Partir, dit-on, c’est mourir un peu.
Mais partir d’où, pour aller où, et qu’entend-on par « mourir un peu» ?
Comment le verbe mourir peut-il s’accommoder d’un adverbe de quantité
alors qu’il désigne un événement à chaque fois unique,
définitif, absolument inquantifiable ?
Il en est du verbe mourir comme du verbe aimer :
leur adjoindre un adverbe de quantité, d’intensité ou de manière
revient à en moduler le sens de façon radicale, l’air de rien.
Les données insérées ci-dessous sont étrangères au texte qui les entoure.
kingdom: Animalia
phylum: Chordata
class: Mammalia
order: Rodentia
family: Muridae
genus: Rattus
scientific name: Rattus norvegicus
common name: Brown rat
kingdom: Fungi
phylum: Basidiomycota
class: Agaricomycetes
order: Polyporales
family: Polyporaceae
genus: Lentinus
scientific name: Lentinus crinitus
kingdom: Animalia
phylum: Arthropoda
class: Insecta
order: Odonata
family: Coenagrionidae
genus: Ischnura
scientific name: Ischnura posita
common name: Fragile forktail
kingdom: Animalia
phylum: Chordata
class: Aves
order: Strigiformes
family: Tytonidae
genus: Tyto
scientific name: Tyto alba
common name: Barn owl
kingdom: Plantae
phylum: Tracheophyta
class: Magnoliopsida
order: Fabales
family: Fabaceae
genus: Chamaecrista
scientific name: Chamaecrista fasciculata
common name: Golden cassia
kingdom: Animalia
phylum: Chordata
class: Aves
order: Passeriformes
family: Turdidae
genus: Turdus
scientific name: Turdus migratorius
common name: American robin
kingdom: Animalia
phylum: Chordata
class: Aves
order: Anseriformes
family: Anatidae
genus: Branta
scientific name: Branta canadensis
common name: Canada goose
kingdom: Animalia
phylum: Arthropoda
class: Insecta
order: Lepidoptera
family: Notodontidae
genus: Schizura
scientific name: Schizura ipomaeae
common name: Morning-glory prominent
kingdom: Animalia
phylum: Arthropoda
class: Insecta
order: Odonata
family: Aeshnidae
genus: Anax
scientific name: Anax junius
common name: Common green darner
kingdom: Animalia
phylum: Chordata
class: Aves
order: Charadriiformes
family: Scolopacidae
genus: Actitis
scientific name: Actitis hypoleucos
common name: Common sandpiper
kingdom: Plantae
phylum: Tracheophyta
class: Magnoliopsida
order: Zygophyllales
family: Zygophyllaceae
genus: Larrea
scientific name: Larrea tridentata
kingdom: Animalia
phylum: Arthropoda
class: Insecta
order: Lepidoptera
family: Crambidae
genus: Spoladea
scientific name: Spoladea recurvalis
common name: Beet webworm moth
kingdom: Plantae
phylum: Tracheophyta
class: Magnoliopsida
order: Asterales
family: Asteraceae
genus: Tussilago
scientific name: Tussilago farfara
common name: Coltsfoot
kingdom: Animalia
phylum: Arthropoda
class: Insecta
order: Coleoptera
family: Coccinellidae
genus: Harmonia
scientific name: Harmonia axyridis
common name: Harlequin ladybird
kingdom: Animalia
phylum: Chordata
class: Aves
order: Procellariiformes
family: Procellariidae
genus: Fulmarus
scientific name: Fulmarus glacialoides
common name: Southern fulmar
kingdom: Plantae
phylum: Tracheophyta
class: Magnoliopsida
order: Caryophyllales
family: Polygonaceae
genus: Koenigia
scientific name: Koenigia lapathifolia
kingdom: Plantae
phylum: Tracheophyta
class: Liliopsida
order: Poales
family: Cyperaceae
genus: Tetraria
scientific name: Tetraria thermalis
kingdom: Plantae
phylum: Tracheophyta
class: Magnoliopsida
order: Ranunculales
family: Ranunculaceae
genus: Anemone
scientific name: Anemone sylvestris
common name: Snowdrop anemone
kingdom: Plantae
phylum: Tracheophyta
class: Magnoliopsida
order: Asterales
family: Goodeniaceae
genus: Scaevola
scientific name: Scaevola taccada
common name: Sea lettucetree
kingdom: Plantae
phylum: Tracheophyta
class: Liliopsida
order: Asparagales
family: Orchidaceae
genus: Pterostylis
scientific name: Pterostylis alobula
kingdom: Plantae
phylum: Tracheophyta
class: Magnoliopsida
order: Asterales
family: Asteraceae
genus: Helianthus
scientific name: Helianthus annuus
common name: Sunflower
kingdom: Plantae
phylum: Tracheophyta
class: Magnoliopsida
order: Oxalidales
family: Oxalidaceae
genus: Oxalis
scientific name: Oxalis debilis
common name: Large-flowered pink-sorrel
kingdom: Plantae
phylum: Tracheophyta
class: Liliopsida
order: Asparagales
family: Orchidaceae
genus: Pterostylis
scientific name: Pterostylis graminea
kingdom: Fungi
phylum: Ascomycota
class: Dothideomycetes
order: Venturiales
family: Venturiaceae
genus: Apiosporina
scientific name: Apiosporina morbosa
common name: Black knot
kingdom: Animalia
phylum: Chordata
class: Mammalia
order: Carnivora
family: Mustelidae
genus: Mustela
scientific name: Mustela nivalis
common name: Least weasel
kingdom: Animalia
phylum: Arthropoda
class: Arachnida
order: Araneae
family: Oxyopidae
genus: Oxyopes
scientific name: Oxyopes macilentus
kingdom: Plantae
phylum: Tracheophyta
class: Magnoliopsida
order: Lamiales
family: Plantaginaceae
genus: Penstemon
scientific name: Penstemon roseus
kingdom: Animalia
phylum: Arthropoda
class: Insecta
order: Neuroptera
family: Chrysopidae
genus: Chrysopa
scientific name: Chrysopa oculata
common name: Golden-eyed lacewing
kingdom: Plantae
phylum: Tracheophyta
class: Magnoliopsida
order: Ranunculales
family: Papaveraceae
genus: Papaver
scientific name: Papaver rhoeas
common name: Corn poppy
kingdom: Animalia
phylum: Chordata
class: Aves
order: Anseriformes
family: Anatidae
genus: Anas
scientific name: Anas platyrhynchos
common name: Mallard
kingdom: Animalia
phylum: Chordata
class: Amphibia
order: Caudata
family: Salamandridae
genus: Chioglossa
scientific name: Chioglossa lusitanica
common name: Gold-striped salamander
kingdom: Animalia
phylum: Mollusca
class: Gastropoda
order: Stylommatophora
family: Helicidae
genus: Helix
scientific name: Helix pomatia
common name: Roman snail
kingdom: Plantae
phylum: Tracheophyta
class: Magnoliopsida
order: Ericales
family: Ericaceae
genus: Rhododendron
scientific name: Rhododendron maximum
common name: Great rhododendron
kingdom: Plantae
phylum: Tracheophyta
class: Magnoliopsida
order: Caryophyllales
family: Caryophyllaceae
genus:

« Il m’aime. Elle m’aime. Je t’aime un peu, beaucoup,
passionnément, à la folie… pas du tout « ,
scandent les amoureux sur un ton enjoué en effeuillant des marguerites.
Mais la désinvolture n’est qu’un masque,
le jeu s’avère bien plus sérieux qu’il n’y paraît
car l’enjeu est extrême en vérité ; il en va présentement, ardemment de l’amour.
On y risque son cœur, sa joie, son plus vif espoir.
L’amour, la mort : on ne badine ni avec l’un ni avec l’autre.
Effeuiller le verbe mourir ainsi qu’une fleur des champs
c’est mettre à nu son propre cœur, ses pensées, son espérance.